À l’inverse, le France peut s’enorgueillir d’avoir, au cours de son histoire, accueilli généreusement les combattants de la liberté et les victimes des grandes persécutions modernes : patriotes italiens et polonais, juifs et arméniens persécutés, républicains espagnols, dissidents de l’est et opposants aux dictatures sud-américaines, boat people…
Les constats établis depuis 2013 sont, à cet égard, aussi alarmants que convergents. Ils se retrouvent de rapport en rapport : qu’il s’agisse des rapports associatifs, comme celui de la coordination française du droit d’asile ; qu’il s’agisse du rapport que mon prédécesseur avait commandé à vos collègues, la sénatrice Valérie Létard et le député Jean-Louis Touraine, que je salue pour son travail et son intervention. Votre rapport, dont je veux souligner ici la grande qualité, s’inscrit lui-même dans le prolongement de ces constats.

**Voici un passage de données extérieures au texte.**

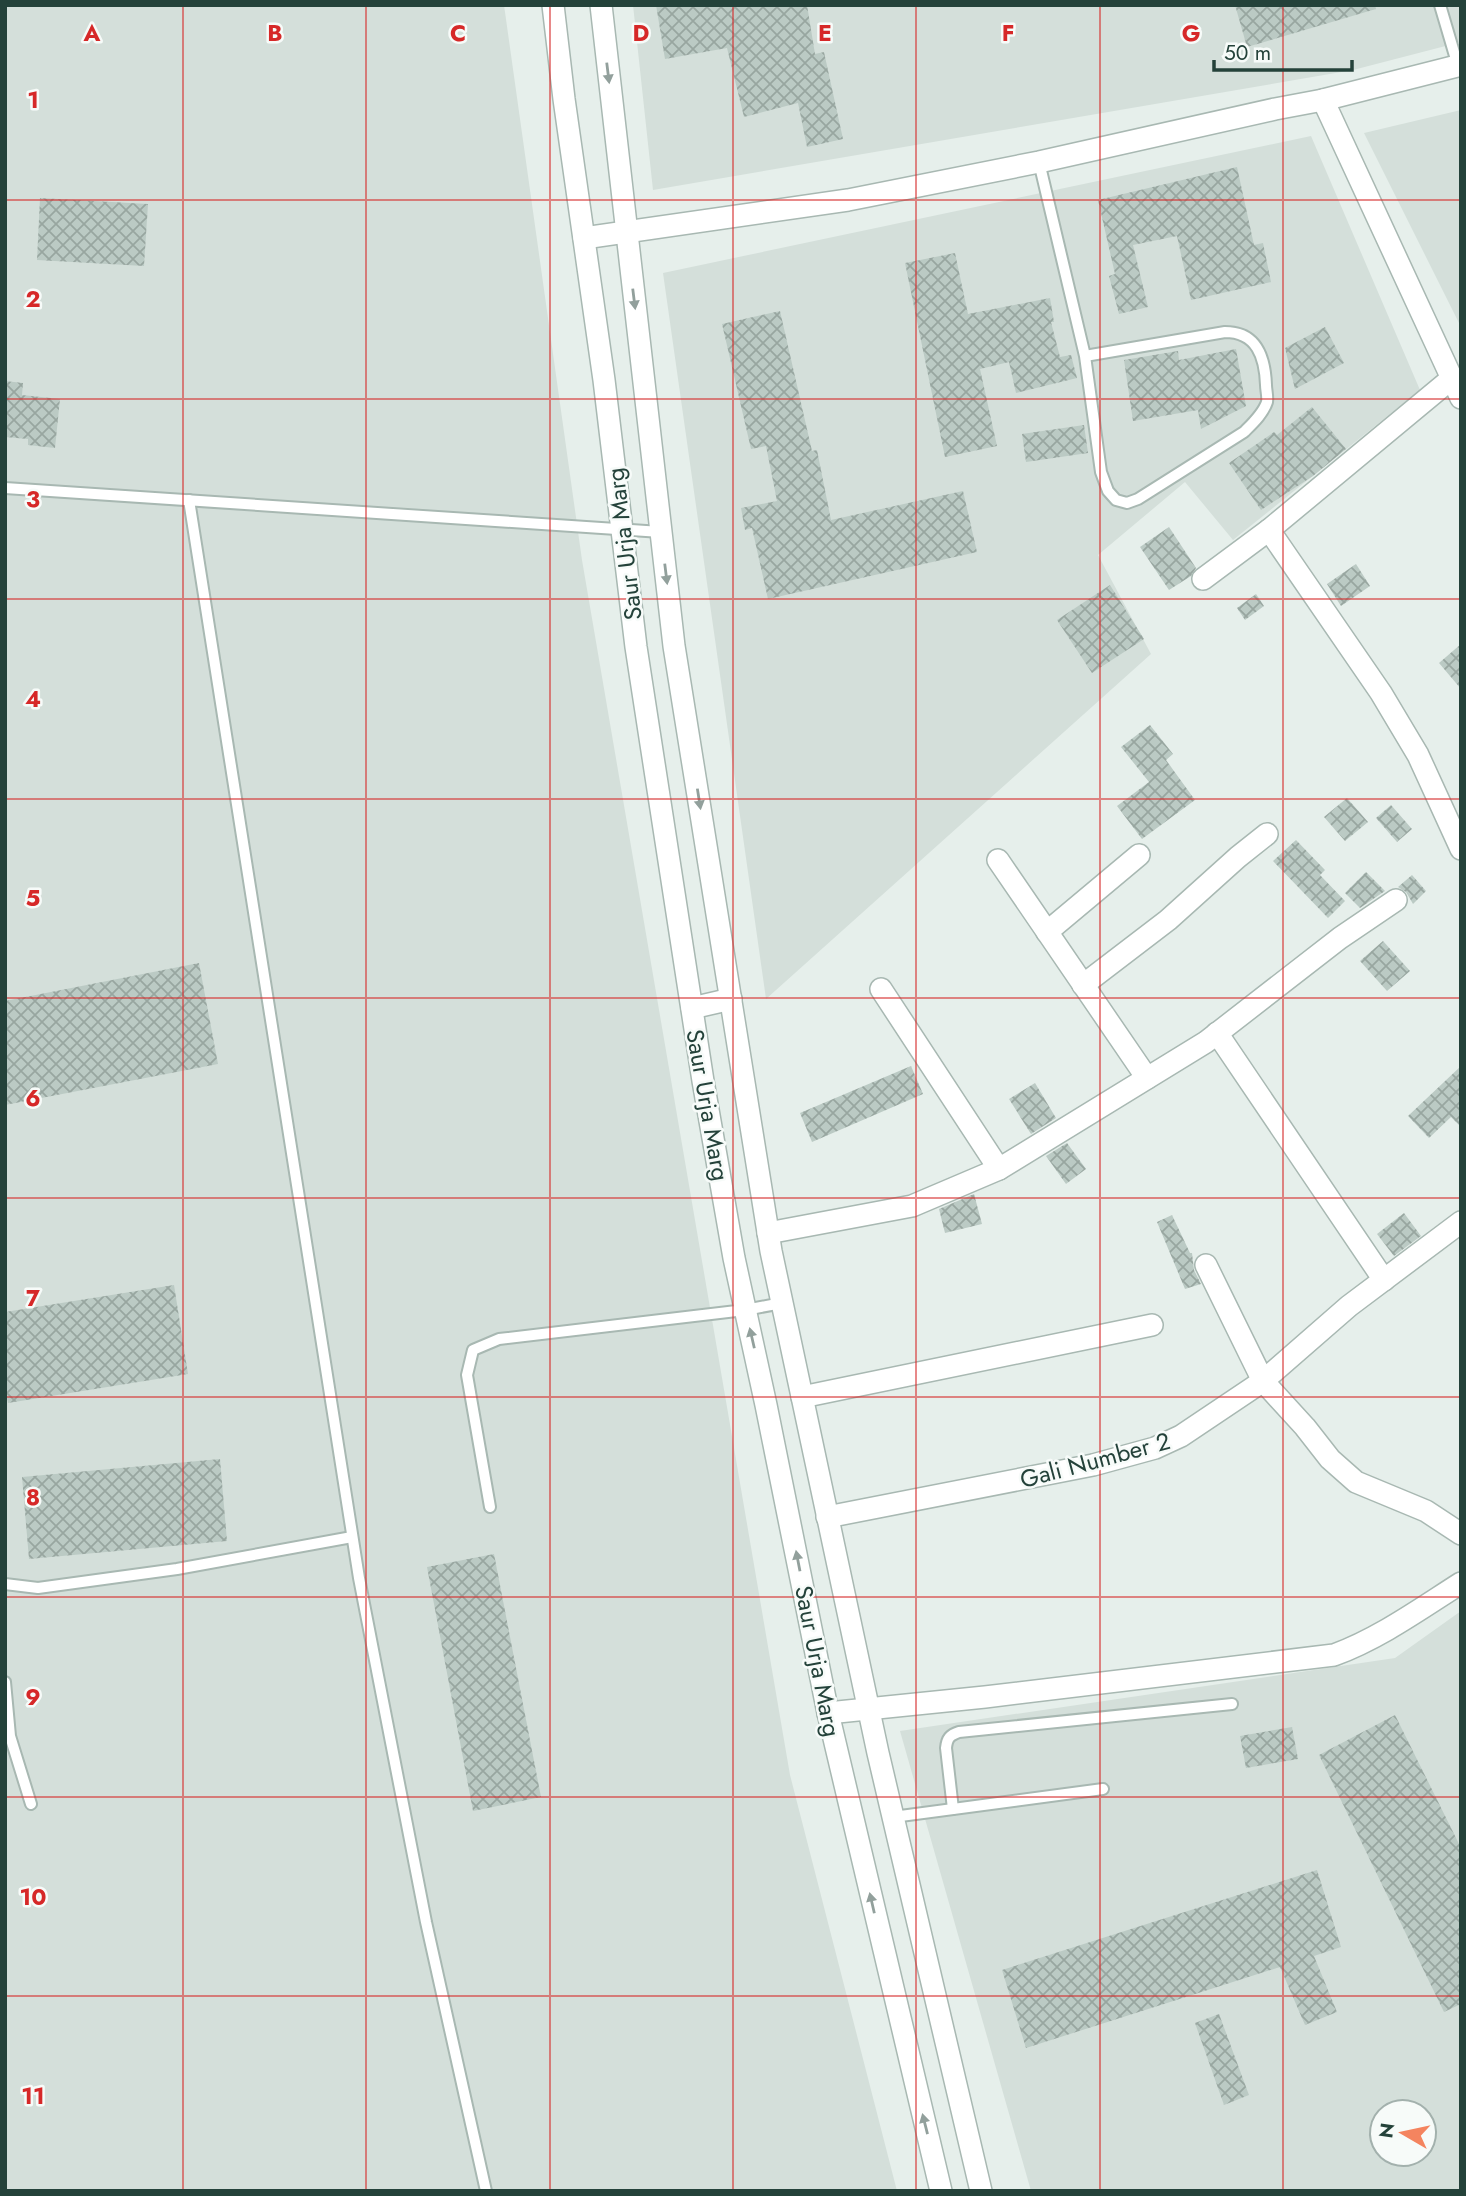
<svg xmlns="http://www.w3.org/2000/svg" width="1466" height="2196" font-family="Jost,sans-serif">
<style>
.built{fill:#d4dfda;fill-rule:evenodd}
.building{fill:url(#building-cross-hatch)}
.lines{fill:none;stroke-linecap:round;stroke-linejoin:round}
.service-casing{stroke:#a8b8b2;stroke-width:14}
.minor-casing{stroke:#a8b8b2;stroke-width:24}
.tertiary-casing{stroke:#a8b8b2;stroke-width:24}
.service{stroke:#fff;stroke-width:10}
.minor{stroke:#fff;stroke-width:21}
.tertiary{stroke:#fff;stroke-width:21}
.oneway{fill:#92a09c}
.grid{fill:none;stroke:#d62828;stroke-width:2;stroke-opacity:0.55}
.labels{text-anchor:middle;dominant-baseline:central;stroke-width:5;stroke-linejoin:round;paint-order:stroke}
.street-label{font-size:24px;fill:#24423a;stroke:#f7fbf9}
.grid-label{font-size:23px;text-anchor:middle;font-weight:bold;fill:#d62828;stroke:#f7fbf9;stroke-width:5;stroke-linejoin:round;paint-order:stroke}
</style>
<defs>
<pattern id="building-cross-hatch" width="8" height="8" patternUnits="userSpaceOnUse" patternTransform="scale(1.75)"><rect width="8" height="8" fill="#bbcac4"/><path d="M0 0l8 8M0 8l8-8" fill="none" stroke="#98a6a0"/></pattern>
</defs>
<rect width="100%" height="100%" fill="#e6efeb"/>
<!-- built -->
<g class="built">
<polygon points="5,5 504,5 582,560 790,1775 897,2191 5,2191"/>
<polygon points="633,5 1461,5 1461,42 1353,70 653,190"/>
<polygon points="1461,110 1461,327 1364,133"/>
<polygon points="1311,136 1420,390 1233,540 1185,482 1098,555 1151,654 766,999 663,273"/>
<path d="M1461 1611V2191H1031L900 1731 1395 1658ZM1382 2112H1424V2154H1382Z"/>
</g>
<!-- building -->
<g class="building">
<polygon points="656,5 807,5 815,54 824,52 843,139 807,147 798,103 744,117 727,48 665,59"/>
<polygon points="1235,5 1375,5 1376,9 1247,47"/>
<polygon points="1237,167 1254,245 1263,243 1271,282 1191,300 1177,236 1133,245 1148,307 1119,314 1109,276 1115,274 1098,200"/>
<polygon points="40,198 148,204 144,266 37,260"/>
<polygon points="955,253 968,314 1050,298 1054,322 1051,322 1060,357 1071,355 1077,378 1016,393 1009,362 980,369 997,446 945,457 905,263"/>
<polygon points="780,311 812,451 817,450 831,520 963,491 977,552 768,599 752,528 745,530 741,508 777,501 766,446 751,449 722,324"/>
<polygon points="1325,327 1344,363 1295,389 1285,348"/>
<polygon points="1236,349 1246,406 1201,429 1198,410 1133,421 1124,360 1178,351 1179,360"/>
<polygon points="5,381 23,383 22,395 60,399 55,448 28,445 28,439 5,437"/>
<polygon points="1312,407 1346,449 1313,476 1261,510 1229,463 1274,432 1277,435"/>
<polygon points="1084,425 1088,453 1026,462 1022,434"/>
<polygon points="1169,527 1196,568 1191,576 1169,590 1140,547"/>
<polygon points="1356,564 1370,586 1341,606 1327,584"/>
<polygon points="1110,585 1144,639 1092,673 1057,620"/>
<polygon points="1256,594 1264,606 1245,620 1237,608"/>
<polygon points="1461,644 1461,689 1439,663"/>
<polygon points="1150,725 1173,754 1166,760 1195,800 1142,839 1117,806 1149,782 1121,747"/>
<polygon points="1347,798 1368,822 1345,841 1324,817"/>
<polygon points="1391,805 1412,829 1397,842 1376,818"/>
<polygon points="1296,840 1325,870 1320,875 1345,901 1328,918 1273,861"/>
<polygon points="1366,872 1385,891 1360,908 1345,893"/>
<polygon points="1412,875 1426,891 1413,904 1406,892 1398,887"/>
<polygon points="1383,941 1410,971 1387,991 1360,961"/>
<polygon points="199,963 218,1064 5,1105 5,1001"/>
<polygon points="911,1066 923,1094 812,1142 800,1113"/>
<polygon points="1461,1066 1461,1127 1451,1117 1429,1138 1408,1116"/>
<polygon points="1035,1083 1056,1118 1031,1134 1009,1099"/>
<polygon points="1067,1143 1086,1169 1066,1184 1046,1156"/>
<polygon points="974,1194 982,1224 945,1233 939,1209"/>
<polygon points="1404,1213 1421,1236 1394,1256 1377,1234"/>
<polygon points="1172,1215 1190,1253 1192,1253 1194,1270 1201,1284 1185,1289 1157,1222"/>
<polygon points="174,1285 188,1374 8,1403 5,1388 5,1312"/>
<polygon points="220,1459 227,1541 29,1559 22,1477"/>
<polygon points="494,1554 541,1797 473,1811 427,1567"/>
<polygon points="1395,1715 1461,1848 1461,2004 1444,2012 1319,1755"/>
<polygon points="1292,1727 1298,1759 1246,1768 1240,1736"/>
<polygon points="1317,1870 1341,1947 1314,1956 1337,2012 1305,2025 1280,1967 1026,2048 1002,1970"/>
<polygon points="1219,2014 1249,2095 1224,2105 1195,2023"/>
</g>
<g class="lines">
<defs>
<g id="service">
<polyline points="1440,5 1458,66"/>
<path d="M1039 162 1085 356 1101 472 1108 491 1116 500 1127 503 1138 499 1244 432C1252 424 1263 414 1267 402 1268 397 1266 390 1266 385 1265 357 1257 332 1225 332L1085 356"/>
<polyline points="5,488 661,532"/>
<polyline points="189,500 359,1578 426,1922 486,2191"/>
<polyline points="490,1507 467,1375 473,1350 499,1339 745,1310 782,1303"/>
<polyline points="5,1584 38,1588 177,1569 352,1537"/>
<polyline points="5,1682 10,1736 31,1804"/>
<path d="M953 1809 946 1748C947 1738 950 1735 959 1732L1232 1704"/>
<polyline points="893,1817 1103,1789"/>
</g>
<g id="minor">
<polyline points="1269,530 1381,693 1418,755 1461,849"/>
<polyline points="1203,579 1269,530 1451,379"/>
<polyline points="998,860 1147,1078"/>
<polyline points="1047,932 1139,855"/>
<polyline points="1083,985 1168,920 1238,857 1267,834"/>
<polyline points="881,989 999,1169"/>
<polyline points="1217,1033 1384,1280"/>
<polyline points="768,1233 912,1206 999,1169 1206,1042 1340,938 1396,900"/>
<polyline points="1206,1265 1263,1381 1305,1427 1330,1459 1356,1482 1426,1511 1461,1534"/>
<polyline points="802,1397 1152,1325"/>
<polyline points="827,1517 1093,1465 1155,1448 1181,1436 1263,1381 1349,1306 1461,1222"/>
<path d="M828 1713 985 1697 1334 1655C1380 1638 1420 1609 1461 1583"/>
</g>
<g id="tertiary">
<polyline points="553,5 564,99 604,380 636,647 703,1081 734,1258 766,1405 828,1713 941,2191"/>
<polyline points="601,5 674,646 771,1251 878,1753 981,2191"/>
<polyline points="1323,100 1461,398"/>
<polyline points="584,238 848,200 1039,162 1275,109 1323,100 1461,65"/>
<polyline points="692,1008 731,999"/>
</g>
</defs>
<!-- service casing -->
<use href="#service" class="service-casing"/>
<!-- minor casing -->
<use href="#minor" class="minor-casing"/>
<!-- tertiary casing -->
<use href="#tertiary" class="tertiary-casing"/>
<!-- service -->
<use href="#service" class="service"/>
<!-- minor -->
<use href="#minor" class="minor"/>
<!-- tertiary -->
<use href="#tertiary" class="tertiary"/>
</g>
<!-- one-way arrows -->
<defs><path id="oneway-solid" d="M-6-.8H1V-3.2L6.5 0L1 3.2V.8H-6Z" transform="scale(1.75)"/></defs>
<g class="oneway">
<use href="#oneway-solid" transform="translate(608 73) rotate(83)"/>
<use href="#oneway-solid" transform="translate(634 299) rotate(83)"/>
<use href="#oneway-solid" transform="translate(666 574) rotate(83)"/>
<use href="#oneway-solid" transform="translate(699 799) rotate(81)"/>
<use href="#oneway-solid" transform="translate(752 1338) rotate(-103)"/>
<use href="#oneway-solid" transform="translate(798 1561) rotate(-101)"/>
<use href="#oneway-solid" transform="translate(872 1903) rotate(-103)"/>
<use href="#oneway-solid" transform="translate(925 2124) rotate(-104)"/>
</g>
<!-- grid -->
<path class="grid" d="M183 5V2191M366 5V2191M550 5V2191M733 5V2191M916 5V2191M1100 5V2191M1283 5V2191M5 200H1461M5 399H1461M5 599H1461M5 799H1461M5 998H1461M5 1198H1461M5 1397H1461M5 1597H1461M5 1797H1461M5 1996H1461"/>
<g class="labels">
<!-- street labels -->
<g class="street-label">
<text transform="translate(624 544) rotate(-97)">Saur Urja Marg</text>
<text transform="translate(708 1105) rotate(80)">Saur Urja Marg</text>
<text transform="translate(1095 1460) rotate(-15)">Gali Number 2</text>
<text transform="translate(818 1661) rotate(79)">Saur Urja Marg</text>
</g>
</g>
<g class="grid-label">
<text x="92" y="41">A</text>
<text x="275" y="41">B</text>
<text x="458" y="41">C</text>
<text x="641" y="41">D</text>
<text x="825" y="41">E</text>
<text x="1008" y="41">F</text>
<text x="1191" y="41">G</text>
<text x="33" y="108">1</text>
<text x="33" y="307">2</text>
<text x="33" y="507">3</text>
<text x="33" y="707">4</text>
<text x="33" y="906">5</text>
<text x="33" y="1106">6</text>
<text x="33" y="1306">7</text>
<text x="33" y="1505">8</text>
<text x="33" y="1705">9</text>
<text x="33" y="1905">10</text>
<text x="33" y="2104">11</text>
</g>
<!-- border -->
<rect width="1466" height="2196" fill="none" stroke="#24423a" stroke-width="14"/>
<!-- north arrow -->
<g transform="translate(1403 2133) rotate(279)"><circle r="33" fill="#f7fbf9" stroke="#a3b1ad" stroke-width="2"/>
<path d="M0-5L12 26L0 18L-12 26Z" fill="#f4845f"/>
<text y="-10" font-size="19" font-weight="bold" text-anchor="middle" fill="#24423a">N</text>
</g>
<!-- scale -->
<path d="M1214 60v10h138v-10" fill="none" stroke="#24423a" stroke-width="3.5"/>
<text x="1224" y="60" font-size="21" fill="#24423a" stroke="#f7fbf9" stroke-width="5" paint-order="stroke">50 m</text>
</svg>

Nous devons malheureusement nous attendre que les désastres de la guerre et la folie des tyrans continuent, demain, à alimenter, en certains points du monde la chaîne des persécutions. La France doit se montrer digne de son histoire en continuant à accueillir de façon digne et généreuse ceux qui en seront les victimes. Ce sera là l’esprit et le but du texte que le Gouvernement présentera dans quelques semaines à la délibération de votre assemblée. Je sais pouvoir compter sur chacune et chacun des parlementaires de la majorité et de l’opposition pour que ce texte soit l’occasion, pour la représentation nationale, de descendre au seul arrêt qui vaille : l’arrêt République.